_Directions_:
Please count the lines in the records below that contain the string "punto", and give only that number.

§

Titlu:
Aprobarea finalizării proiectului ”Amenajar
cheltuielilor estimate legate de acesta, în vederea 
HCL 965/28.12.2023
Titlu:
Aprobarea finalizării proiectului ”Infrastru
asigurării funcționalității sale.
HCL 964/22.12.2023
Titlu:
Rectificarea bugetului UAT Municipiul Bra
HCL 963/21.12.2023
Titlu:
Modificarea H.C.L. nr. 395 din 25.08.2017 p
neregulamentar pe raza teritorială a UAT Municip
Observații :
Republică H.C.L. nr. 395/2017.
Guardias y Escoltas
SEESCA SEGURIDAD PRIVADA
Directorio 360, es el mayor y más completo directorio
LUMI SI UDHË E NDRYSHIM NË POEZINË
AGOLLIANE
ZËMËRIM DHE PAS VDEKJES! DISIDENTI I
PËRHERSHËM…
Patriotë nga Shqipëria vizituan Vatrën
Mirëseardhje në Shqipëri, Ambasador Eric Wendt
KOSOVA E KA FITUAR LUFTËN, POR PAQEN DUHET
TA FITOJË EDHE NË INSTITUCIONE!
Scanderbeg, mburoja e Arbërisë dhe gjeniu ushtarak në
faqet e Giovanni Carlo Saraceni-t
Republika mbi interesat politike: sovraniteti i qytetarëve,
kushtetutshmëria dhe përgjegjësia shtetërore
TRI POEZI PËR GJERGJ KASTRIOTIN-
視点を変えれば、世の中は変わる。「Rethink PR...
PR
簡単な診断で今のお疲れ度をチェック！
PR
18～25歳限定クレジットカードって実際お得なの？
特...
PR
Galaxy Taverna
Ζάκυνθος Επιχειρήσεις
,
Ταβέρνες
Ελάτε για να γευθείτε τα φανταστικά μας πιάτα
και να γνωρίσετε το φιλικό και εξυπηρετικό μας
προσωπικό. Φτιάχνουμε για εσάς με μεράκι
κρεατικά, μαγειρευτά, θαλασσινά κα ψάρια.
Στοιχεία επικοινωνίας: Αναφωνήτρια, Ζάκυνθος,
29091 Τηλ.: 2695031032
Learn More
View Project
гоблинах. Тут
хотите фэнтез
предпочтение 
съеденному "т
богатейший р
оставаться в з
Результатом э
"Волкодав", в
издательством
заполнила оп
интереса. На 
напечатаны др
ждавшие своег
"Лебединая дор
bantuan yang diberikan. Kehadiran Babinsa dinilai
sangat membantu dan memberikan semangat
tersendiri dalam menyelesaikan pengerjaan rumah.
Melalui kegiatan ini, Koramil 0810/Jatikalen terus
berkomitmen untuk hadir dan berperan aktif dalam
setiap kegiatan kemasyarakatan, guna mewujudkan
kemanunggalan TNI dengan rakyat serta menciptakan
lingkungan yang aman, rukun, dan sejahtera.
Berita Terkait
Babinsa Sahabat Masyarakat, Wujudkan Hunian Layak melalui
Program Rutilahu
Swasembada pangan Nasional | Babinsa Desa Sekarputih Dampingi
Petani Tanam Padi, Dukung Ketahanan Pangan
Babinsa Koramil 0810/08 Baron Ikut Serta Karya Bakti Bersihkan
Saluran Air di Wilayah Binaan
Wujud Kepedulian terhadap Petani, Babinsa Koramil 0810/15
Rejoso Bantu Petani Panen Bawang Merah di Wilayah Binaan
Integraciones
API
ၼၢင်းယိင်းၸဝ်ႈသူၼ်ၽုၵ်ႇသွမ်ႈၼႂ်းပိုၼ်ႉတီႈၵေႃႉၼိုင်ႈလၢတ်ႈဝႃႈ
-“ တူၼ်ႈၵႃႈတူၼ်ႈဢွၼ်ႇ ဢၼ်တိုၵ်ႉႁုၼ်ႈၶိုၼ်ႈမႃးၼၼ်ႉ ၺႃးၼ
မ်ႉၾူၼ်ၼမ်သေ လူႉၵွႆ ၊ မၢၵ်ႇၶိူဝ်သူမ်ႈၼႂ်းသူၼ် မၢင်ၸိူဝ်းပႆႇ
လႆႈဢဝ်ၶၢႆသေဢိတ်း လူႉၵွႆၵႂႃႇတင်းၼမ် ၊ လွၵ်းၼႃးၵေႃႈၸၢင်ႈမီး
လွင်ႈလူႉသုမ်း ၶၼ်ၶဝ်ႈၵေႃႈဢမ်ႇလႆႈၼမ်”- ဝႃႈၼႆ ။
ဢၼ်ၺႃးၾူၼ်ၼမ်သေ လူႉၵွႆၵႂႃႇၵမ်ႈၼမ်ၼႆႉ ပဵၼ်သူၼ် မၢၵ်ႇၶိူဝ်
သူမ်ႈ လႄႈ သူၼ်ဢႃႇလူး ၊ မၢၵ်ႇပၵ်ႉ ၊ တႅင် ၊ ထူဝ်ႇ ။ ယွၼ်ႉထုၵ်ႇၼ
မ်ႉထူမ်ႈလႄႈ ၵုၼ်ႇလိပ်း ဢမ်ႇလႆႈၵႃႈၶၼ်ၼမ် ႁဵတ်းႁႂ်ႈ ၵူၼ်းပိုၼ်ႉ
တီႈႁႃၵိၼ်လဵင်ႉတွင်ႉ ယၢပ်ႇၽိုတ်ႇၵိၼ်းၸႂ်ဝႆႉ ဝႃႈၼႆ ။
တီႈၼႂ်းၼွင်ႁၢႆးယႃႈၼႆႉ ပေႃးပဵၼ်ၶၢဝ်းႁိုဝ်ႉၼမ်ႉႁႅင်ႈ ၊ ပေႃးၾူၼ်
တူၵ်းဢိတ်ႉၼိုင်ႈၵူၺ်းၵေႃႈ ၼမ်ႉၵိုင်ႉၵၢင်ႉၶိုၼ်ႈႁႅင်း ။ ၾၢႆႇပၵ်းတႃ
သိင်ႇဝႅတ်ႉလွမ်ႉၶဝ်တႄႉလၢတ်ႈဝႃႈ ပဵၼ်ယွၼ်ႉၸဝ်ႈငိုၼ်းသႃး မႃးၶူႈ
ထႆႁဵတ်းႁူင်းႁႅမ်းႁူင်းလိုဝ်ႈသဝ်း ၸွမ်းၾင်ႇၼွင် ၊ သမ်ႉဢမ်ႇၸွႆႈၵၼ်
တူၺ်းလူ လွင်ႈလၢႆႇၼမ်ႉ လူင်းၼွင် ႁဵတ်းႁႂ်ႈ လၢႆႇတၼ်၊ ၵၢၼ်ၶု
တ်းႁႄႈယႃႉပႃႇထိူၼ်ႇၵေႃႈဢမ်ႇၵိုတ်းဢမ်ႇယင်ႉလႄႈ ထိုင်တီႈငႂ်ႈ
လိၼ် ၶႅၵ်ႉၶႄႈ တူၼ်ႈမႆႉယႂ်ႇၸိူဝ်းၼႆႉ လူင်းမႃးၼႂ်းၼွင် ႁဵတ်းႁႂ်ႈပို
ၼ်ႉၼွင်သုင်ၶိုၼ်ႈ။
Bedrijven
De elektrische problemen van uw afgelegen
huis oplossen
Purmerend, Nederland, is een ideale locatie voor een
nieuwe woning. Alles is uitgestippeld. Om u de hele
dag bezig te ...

§

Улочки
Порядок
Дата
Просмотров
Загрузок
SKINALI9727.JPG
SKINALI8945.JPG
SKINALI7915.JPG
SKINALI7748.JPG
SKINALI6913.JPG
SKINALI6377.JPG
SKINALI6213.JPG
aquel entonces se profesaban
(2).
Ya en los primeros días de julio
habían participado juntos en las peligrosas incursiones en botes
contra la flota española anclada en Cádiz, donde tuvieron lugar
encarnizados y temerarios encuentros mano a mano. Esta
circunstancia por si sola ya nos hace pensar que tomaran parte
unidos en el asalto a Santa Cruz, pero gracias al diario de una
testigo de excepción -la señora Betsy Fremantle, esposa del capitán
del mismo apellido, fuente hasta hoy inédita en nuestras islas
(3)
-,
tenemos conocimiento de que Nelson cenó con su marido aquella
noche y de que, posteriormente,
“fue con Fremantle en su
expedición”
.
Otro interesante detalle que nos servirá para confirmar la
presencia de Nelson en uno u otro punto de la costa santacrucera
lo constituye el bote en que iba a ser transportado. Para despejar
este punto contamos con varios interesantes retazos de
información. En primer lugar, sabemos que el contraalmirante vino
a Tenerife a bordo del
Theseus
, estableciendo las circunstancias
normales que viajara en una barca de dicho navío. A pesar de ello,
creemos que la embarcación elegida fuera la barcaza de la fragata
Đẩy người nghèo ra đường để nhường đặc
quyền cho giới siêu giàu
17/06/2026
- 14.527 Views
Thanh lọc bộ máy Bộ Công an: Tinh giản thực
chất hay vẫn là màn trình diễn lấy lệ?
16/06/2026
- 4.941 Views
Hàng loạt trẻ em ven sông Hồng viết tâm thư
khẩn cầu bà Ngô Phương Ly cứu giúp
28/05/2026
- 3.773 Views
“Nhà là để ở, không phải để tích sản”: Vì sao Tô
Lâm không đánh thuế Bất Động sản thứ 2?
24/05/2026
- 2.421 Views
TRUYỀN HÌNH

§

_Written answer_:
2